Lugging a massage table
What I didn't yet know, however, was what was setting the whole thing off. I ran through his weight programme with him, thinking that any movements that caused a depression of the scapula or shoulder girdle could potentially cause a problem. He had exercises such as heavy deadlifts and power cleans in his programme. However, he could not say definitely that his problem was worse the next day after having done these exercises. So we probed a bit further. After a lot of questioning we narrowed it down to the fact that his neck/face/eye seemed to be worse on Sundays and early in the week (when he had periods of exacerbation, that is). We then found out what he did on Saturdays. He worked for one of the big rugby schools as a trainer/masseur on Saturdays.

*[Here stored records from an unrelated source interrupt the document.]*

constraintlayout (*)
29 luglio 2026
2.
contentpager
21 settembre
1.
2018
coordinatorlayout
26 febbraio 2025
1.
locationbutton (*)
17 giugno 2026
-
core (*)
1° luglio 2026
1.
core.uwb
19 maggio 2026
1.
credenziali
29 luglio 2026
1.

Due to the popularity of school-boy rugby in Australia, very often one has to park a long way from the ground on match day. What this poor chap had to do was carry his 15kg massage table up to 500 metres on some days, always carrying it on the right side. I suggested that it was carrying such a weight over such a distance (remember he still had to bring the table back to his car at the end of the day) was causing a SUSTAINED depression on his scapula/shoulder girdle (along with it his first rib and collarbone) and that this was setting off his trigger points. If he had an underlying weakness in the elevating muscles of his shoulder girdle, then the other muscles around the area would possibly have to work harder, or inherently be more irritable to sustained loads.

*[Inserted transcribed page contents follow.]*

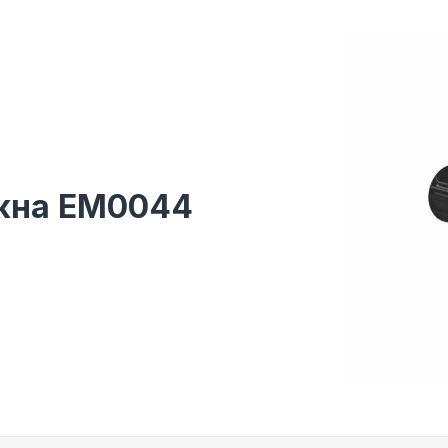
жна EM0044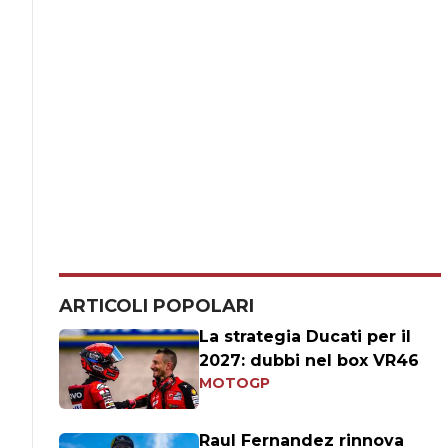
ARTICOLI POPOLARI
La strategia Ducati per il
2027: dubbi nel box VR46
MOTOGP
Raul Fernandez rinnova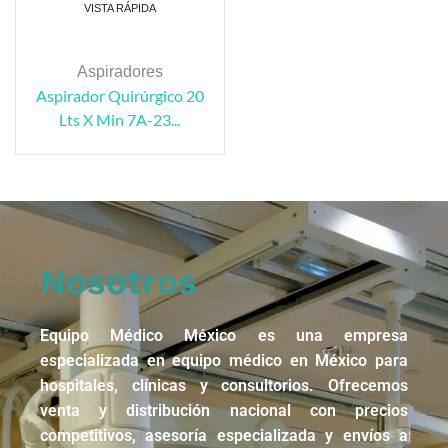
VISTA RÁPIDA
Aspiradores
Aspirador Quirúrgico 20
Lts X Min 7A-23...
Nosotros
Equipo Médico México es una empresa
especializada en equipo médico en México para
hospitales, clínicas y consultorios. Ofrecemos
venta y distribución nacional con precios
competitivos, asesoría especializada y envíos a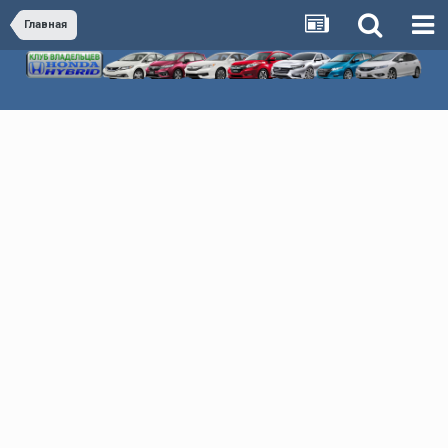
Главная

So I said to him, this is what we'll do. To prove my theory, I wanted him to do the usual on Saturdays and take note of his sensations the next day. He was to come in on Monday so I could feel around and treat his neck. Sure enough, on Monday he came in and indicated that his neck/face/eye felt terrible. We reproduced the pain even more with a left quadrant. Feeling through the muscles on the right, they were thickened and tight and certain 'triggers' referred the pain into those areas. So we treated him with trigger-point releases, massage, heat, stretching etc., and he felt great. My next instructions for him were to carry the table on his left side on the next weekend and to come back the following Monday. In he came on Monday and he felt fantastic.
Now that we knew the cause of his problem he was very easy to manage. He avoids any sustained carrying on his right, he knows how to self-release his trigger points and to self-stretch. He gets the very occasional flare up if he inadvertently carries anything on the right (on one occasion he was overseas and had two bags so he had to carry one on each side). He has the occasional appointment to have more specific work done to his scalenes, sternomastoid, and also levator scapulae and upper trapezius. We instigated some very specific upper-trapezius exercises to improve their holding capacity as an elevator of the scapula. His pain sensations are mild now compared to what they once were. In retrospect, this patient produced an interesting case of how an earlier injury involving the nervous system had set up so many long-term problems.